In the on-premises deployment scenario, all components required for AI assistant implementation are hosted at the on-premises location.
This deployment option is available with Kubernetes cluster or Docker Compose.
The on-premises deployment option involves the following roles and components:
Script developer: a person who writes scripts that define the dialog and business logic of the conversational experience, manages script deployment, analyzes conversational data and customers’ behavior in interactions with the AI assistant.
Application users: users interacting with the application with the Alan AI SDK embedded. The application users communicate directly with the Action Transformer VM (4) through the client’s DMZ (7).
Alan AI Studio: an interface to the Alan AI Platform, a web-based IDE comprising a script editor, version and deployment control, dialog script testing tools, logs and analytics.

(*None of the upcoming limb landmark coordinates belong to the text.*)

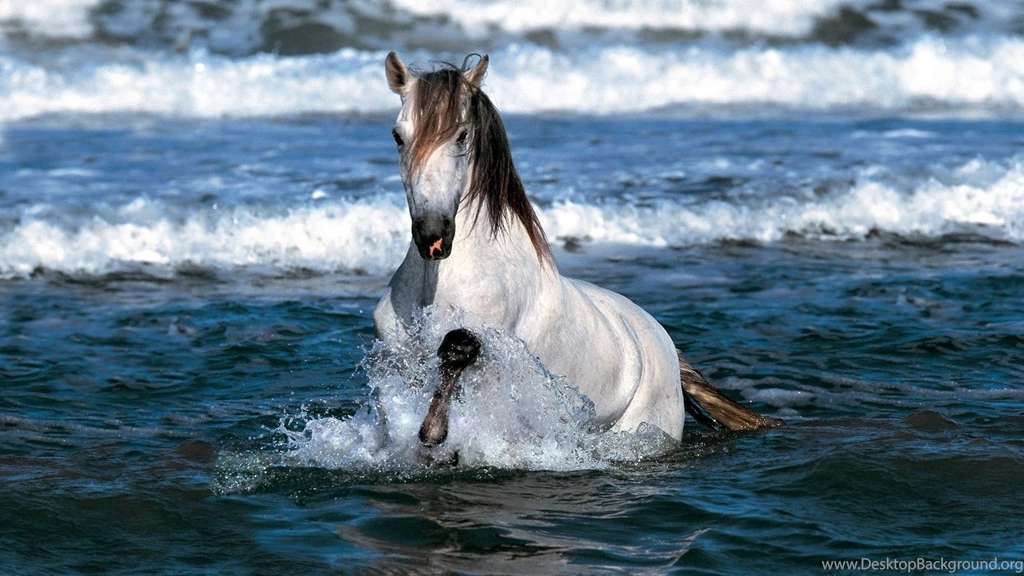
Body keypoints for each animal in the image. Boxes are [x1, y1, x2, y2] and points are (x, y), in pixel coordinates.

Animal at [373, 52, 781, 446]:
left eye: (461, 136)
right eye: (397, 136)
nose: (433, 235)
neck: (438, 282)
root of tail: (666, 345)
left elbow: (458, 348)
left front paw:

Action Transformer VM: a VM allocated for each AI assistant project. This VM is responsible for dialog management and execution of the business logic defined in the dialog script.
Storage: the Alan AI Studio storage containing dialog scripts with version history, user behavior analytics and statistics.
Conversational services: components responsible for speech recognition and generation.
DMZ: client’s demilitarized zone. The DMZ must have an externally visible IP address with a DNS name through which the Alan AI SDK (2) will connect to the Action Transformer (4) in Docker (8).
Docker: an environment running Alan AI component images on the client’s machine.